Syukur dengan ucapan adalah memuji Allah dengan bacaan alhamdulillah, sedangkan
syukur dengan perbuatan dilakukan dengan menggunakan dan memanfaatkan nikmat
Allah sesuai dengan aturan-Nya.
(3)
Tawaduk, yaitu rendah hati, selalu menghargai siapa saja yang dihadapinya,
orang tua, muda, kaya atau miskin. Sikap tawaduk melahirkan ketenangan jiwa,
menjauhkan dari sifat iri dan dengki yang menyiksa diri sendiri dan tidak
menyenangkan orang lain
.
b. Akhlak kepada Ibu dan Bapak
Akhlak
kepada ibu bapak adalah berbuat baik kepada keduanya dengan ucapan dan
perbuatan. Berbuat baik kepada ibu bapak dibuktikan dalam bentuk-bentuk
perbuatan antara lain: menyayangi dan mencintai ibu bapak sebagai bentuk terima
kasih dengan cara bertutur kata sopan dan lemah lembut, mentaati perintah,
meringankan beban, serta menyantuni mereka jika sudah tua dan tidak mampu lagi
berusaha.

KEGIATAN: Bagaimana lanjutan teks tentang akhlak di atas? Tuliskan lanjutannya mulai setelah kalimat terakhirnya.

Entri Tersimpan:
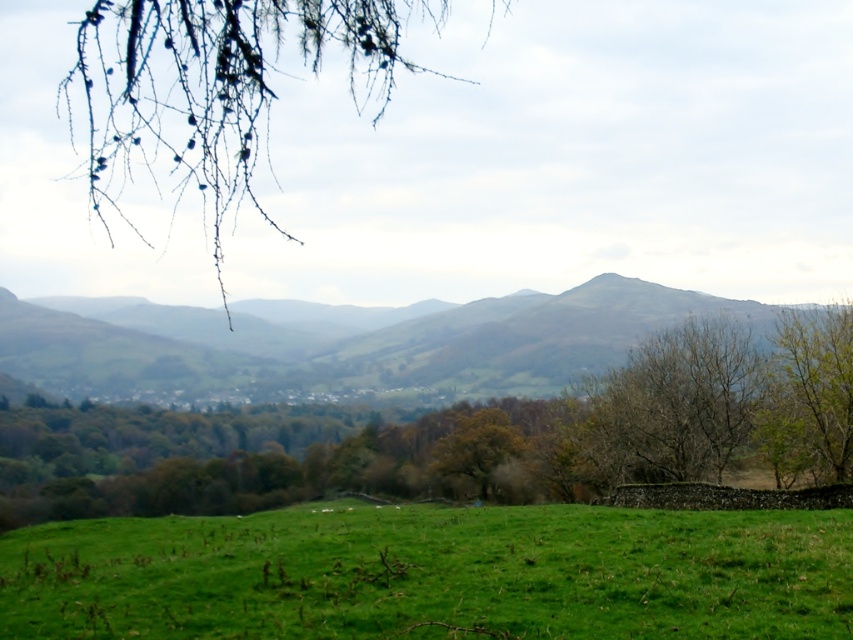
Question: Considering the relative positions of green grassy field at lower center and bare branches at center in the image provided, where is green grassy field at lower center located with respect to bare branches at center?

Choices:
 (A) above
 (B) below

Answer: (B)

Question: Considering the real-world distances, which object is closest to the green grassy field at lower center?

Choices:
 (A) green leafy tree at center
 (B) green grassy hill at center
 (C) green leafy tree at right

Answer: (C)

Question: Can you confirm if green leafy tree at center is thinner than green grassy field at lower center?

Choices:
 (A) yes
 (B) no

Answer: (B)

Question: Can you confirm if green leafy branch at upper left is positioned to the right of bare branches at center?

Choices:
 (A) no
 (B) yes

Answer: (A)

Question: Which point is farther from the camera taking this photo?

Choices:
 (A) (236, 472)
 (B) (289, 541)
 (C) (834, 355)
 (D) (405, 385)

Answer: (D)

Question: Which object is farther from the camera taking this photo?

Choices:
 (A) green grassy field at lower center
 (B) bare branches at center
 (C) green leafy tree at center
 (D) green leafy branch at upper left

Answer: (B)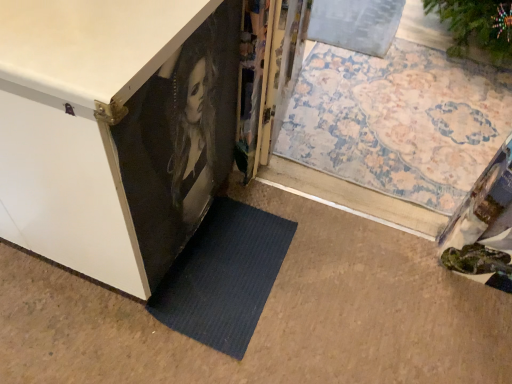
Identify the location of dark blue textured mat at lower left. (224, 276).

Describe the element at coordinates (224, 276) in the screenshot. I see `dark blue textured mat at lower left` at that location.

You are a GUI agent. You are given a task and a screenshot of the screen. Output one action in this format:
    pyautogui.click(x=<x>, y=<y>)
    Task: Click on the dark blue textured mat at lower left
    
    Given the screenshot: What is the action you would take?
    pyautogui.click(x=224, y=276)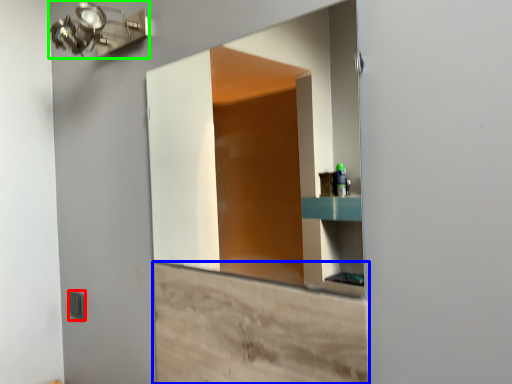
Question: Which object is positioned farthest from light switch (highlighted by a red box)? Select from cabinetry (highlighted by a blue box) and light fixture (highlighted by a green box).

Choices:
 (A) cabinetry
 (B) light fixture

Answer: (B)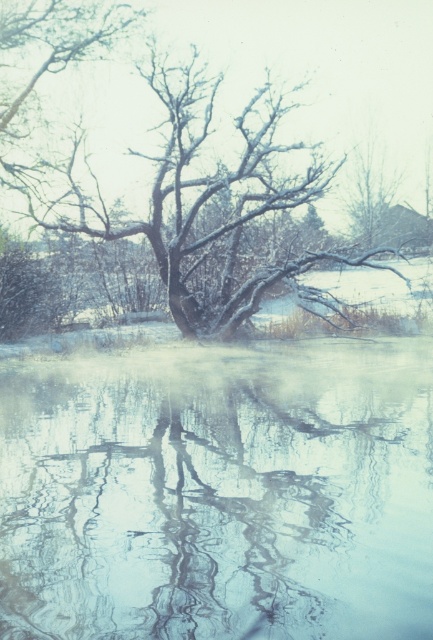
You are standing at the point with coordinates point (97, 52) and want to walk to the point with coordinates point (426, 512). Which direction should you move?

You should move forward because point (426, 512) is in front of point (97, 52).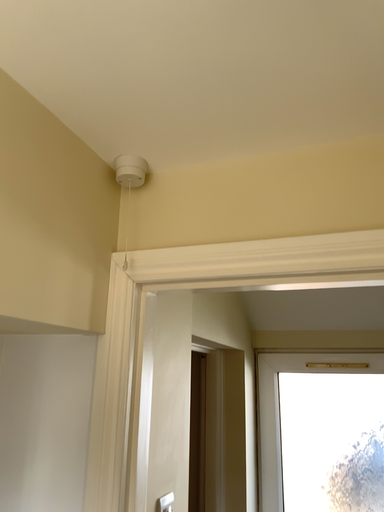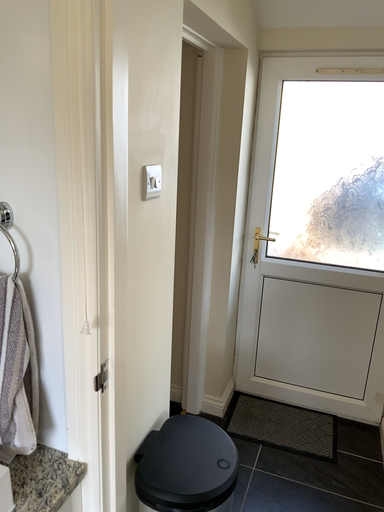
Question: How did the camera likely rotate when shooting the video?

Choices:
 (A) rotated upward
 (B) rotated downward

Answer: (B)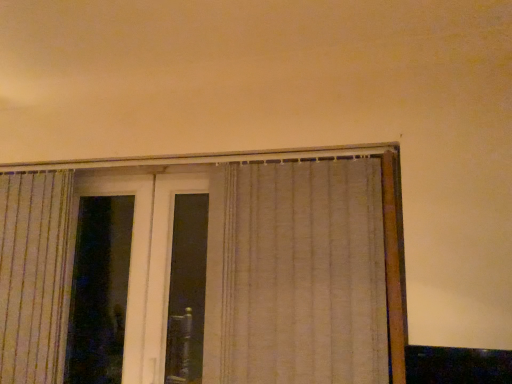
Question: Is point (293, 329) closer or farther from the camera than point (195, 182)?

Choices:
 (A) farther
 (B) closer

Answer: (B)

Question: Is beige textured curtain at center to the left or to the right of transparent glass screen door at left in the image?

Choices:
 (A) left
 (B) right

Answer: (B)

Question: Considering their positions, is beige textured curtain at center located in front of or behind transparent glass screen door at left?

Choices:
 (A) behind
 (B) front

Answer: (B)

Question: From a real-world perspective, relative to beige textured curtain at center, is transparent glass screen door at left vertically above or below?

Choices:
 (A) above
 (B) below

Answer: (B)

Question: In the image, is transparent glass screen door at left on the left side or the right side of beige textured curtain at center?

Choices:
 (A) right
 (B) left

Answer: (B)

Question: Is transparent glass screen door at left wider or thinner than beige textured curtain at center?

Choices:
 (A) wide
 (B) thin

Answer: (B)

Question: Considering the positions of transparent glass screen door at left and beige textured curtain at center in the image, is transparent glass screen door at left taller or shorter than beige textured curtain at center?

Choices:
 (A) short
 (B) tall

Answer: (B)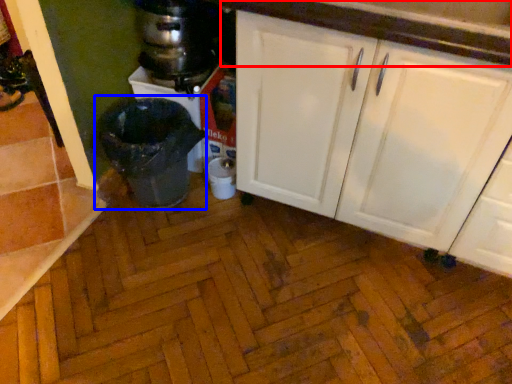
Question: Which object is further to the camera taking this photo, countertop (highlighted by a red box) or waste container (highlighted by a blue box)?

Choices:
 (A) countertop
 (B) waste container

Answer: (B)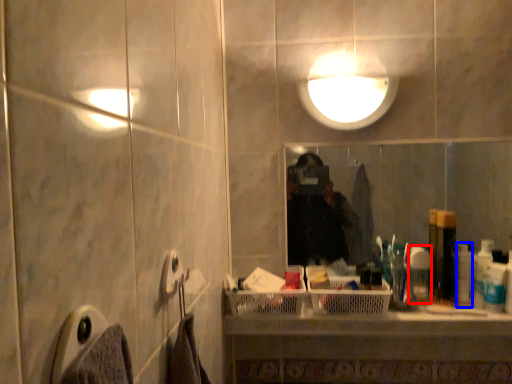
Question: Which point is closer to the camera, toiletry (highlighted by a red box) or toiletry (highlighted by a blue box)?

Choices:
 (A) toiletry
 (B) toiletry

Answer: (B)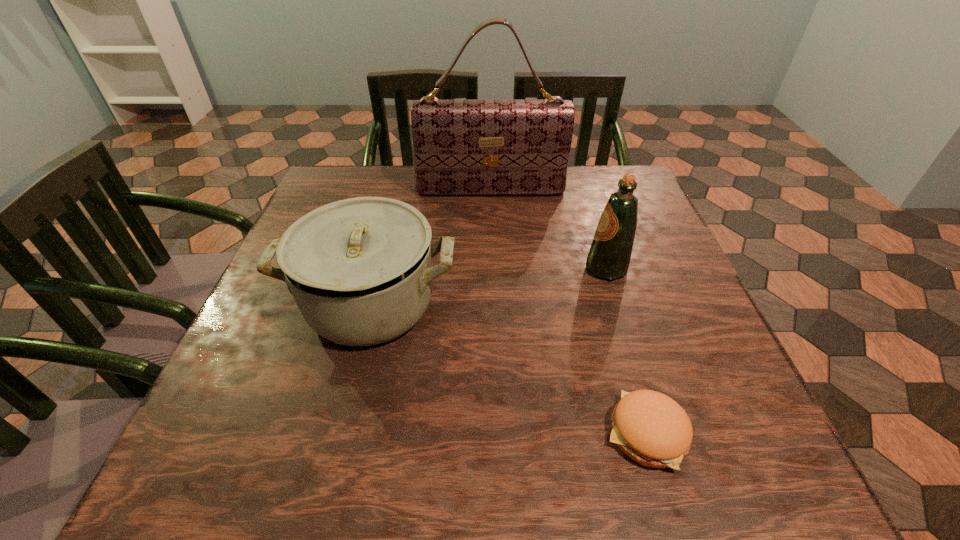
The image size is (960, 540). Find the location of `unoccupied area between the olive oil and the tallest object`. unoccupied area between the olive oil and the tallest object is located at coordinates (548, 230).

The height and width of the screenshot is (540, 960). Identify the location of free point between the nearest object and the third shortest object. (626, 350).

Point out which object is positioned as the second nearest to the olive oil. Please provide its 2D coordinates. Your answer should be formatted as a tuple, i.e. [(x, y)], where the tuple contains the x and y coordinates of a point satisfying the conditions above.

[(651, 428)]

Identify which object is located as the third nearest to the nearest object. Please provide its 2D coordinates. Your answer should be formatted as a tuple, i.e. [(x, y)], where the tuple contains the x and y coordinates of a point satisfying the conditions above.

[(460, 147)]

In order to click on free location that satisfies the following two spatial constraints: 1. on the front side of the shortest object; 2. on the right side of the second shortest object in this screenshot , I will do `click(339, 433)`.

At what (x,y) coordinates should I click in order to perform the action: click on free location that satisfies the following two spatial constraints: 1. on the front of the nearest object with the clasp; 2. on the right side of the farthest object. Please return your answer as a coordinate pair (x, y). The image size is (960, 540). Looking at the image, I should click on (497, 433).

Find the location of a particular element. The height and width of the screenshot is (540, 960). free location that satisfies the following two spatial constraints: 1. on the front-facing side of the third shortest object; 2. on the front side of the patty is located at coordinates (658, 433).

Find the location of a particular element. The image size is (960, 540). free point that satisfies the following two spatial constraints: 1. on the front of the handbag with the clasp; 2. on the right side of the shortest object is located at coordinates (497, 433).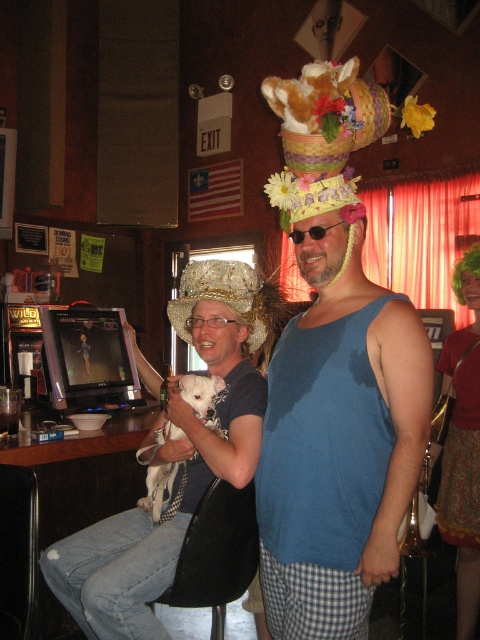
You are organizing a costume party and need to decide which item to place on a small shelf. The shelf can only hold items that are smaller than a certain size. Given the blue fabric tank top at center and the white fur dog at center, which item would you choose to place on the shelf?

The white fur dog at center is smaller than the blue fabric tank top at center, so you should choose the white fur dog at center to place on the shelf.

What is located at the central point of the image, which is marked as point (225, 298)?

The sparkly gold headdress at center is located at point (225, 298).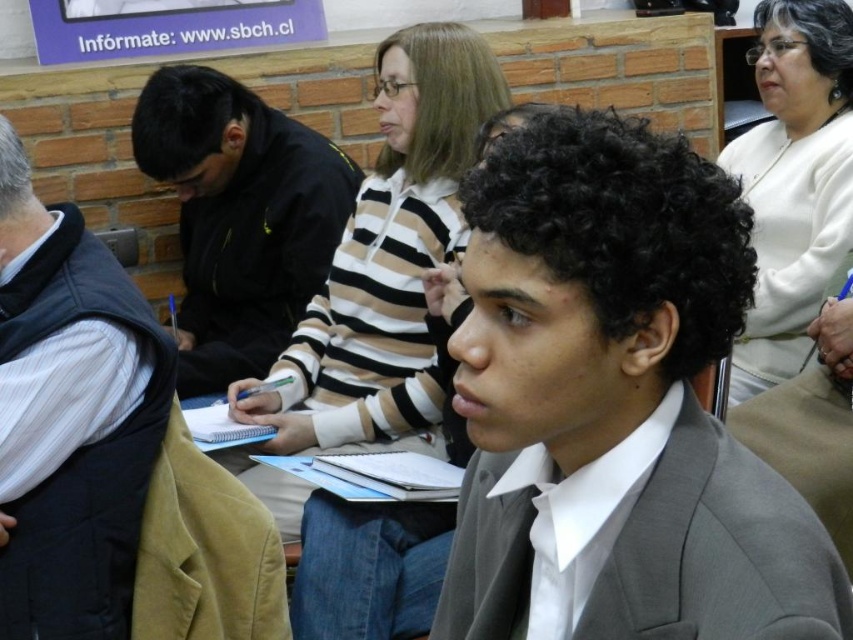
Consider the image. Is dark gray vest at left to the right of striped sweater at center from the viewer's perspective?

In fact, dark gray vest at left is to the left of striped sweater at center.

You are a GUI agent. You are given a task and a screenshot of the screen. Output one action in this format:
    pyautogui.click(x=<x>, y=<y>)
    Task: Click on the dark gray vest at left
    This screenshot has width=853, height=640.
    Given the screenshot: What is the action you would take?
    pyautogui.click(x=70, y=417)

You are a GUI agent. You are given a task and a screenshot of the screen. Output one action in this format:
    pyautogui.click(x=<x>, y=<y>)
    Task: Click on the dark gray vest at left
    The image size is (853, 640).
    Given the screenshot: What is the action you would take?
    pyautogui.click(x=70, y=417)

Which is more to the right, matte gray suit at center or white soft sweater at upper right?

From the viewer's perspective, white soft sweater at upper right appears more on the right side.

Can you confirm if matte gray suit at center is positioned below white soft sweater at upper right?

Correct, matte gray suit at center is located below white soft sweater at upper right.

Does point (596, 228) come behind point (849, 163)?

That is False.

Find the location of a particular element. Image resolution: width=853 pixels, height=640 pixels. matte gray suit at center is located at coordinates (614, 404).

Does striped sweater at center lie in front of black jacket at center?

Yes, striped sweater at center is in front of black jacket at center.

Based on the photo, is striped sweater at center further to the viewer compared to black jacket at center?

No, it is not.

This screenshot has height=640, width=853. Describe the element at coordinates (386, 260) in the screenshot. I see `striped sweater at center` at that location.

Find the location of `striped sweater at center`. striped sweater at center is located at coordinates (386, 260).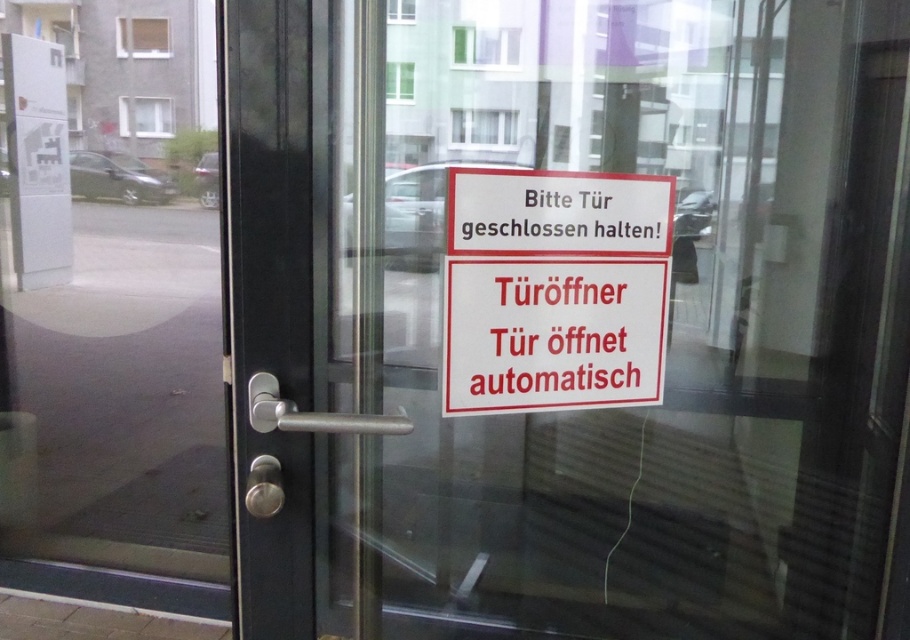
You are a delivery person with a cart that is 2 meters wide. You need to move through the space between the transparent glass door at center and the white plastic parking sign at upper left. Can your cart fit through the space between them?

The transparent glass door at center and the white plastic parking sign at upper left are 2.50 meters apart from each other. Since your cart is 2 meters wide, it can fit through the space between them as the distance is greater than the cart width.

From the picture: You are a delivery person approaching the glass door with a heavy package. You see the red plastic sign at center and the white plastic parking sign at upper left. Which sign is shorter?

The red plastic sign at center is shorter than the white plastic parking sign at upper left.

HASIL TUGAS:
c. Akhlak kepada Keluarga
Akhlak
terhadap keluarga adalah mengembangkann kasih sayang di antara anggota keluarga
yang diungkapkan dalam bentuk komuniksai. Komunikasi yang didorong oleh rasa
kasih sayang yang tulus akan dirasakan oleh seluruh anggota keluarga. Apabila
kasih sayang telah mendasari komunikasi orang tua dengan anak, maka akan lahir
wibawa pada orang tua. Demikian sebaliknya, akan lahir kepercayaan orang tua
pada anak oleh karena itu kasih sayang harus menjadi muatan utama dalam
komunikasisemua pihak dalam keluarga.
Dari
komunikasi semacam itu akan lahir saling keterikatan batin,keakraban, dan
keterbukaan di antara anggota keluarga dan menghapuskan kesenjangan di antara
mereka. Dengan demikian rumah bukan hanya menjadi tempat menginap, tetapi
betul-betul menjadi tempat tinggal yang damai dan menyenangkan, menjadi surga
bagi penghuninya. Melalui komunikasi seperti itu pula dilakukan pendidikan
dalam keluarga, yaitu menanamkan nilai-nilai moral kepada anak-anak sebagai
landasan bagi pendidikan yang akan mereka terima pada masa-masa selanjutnya.
c.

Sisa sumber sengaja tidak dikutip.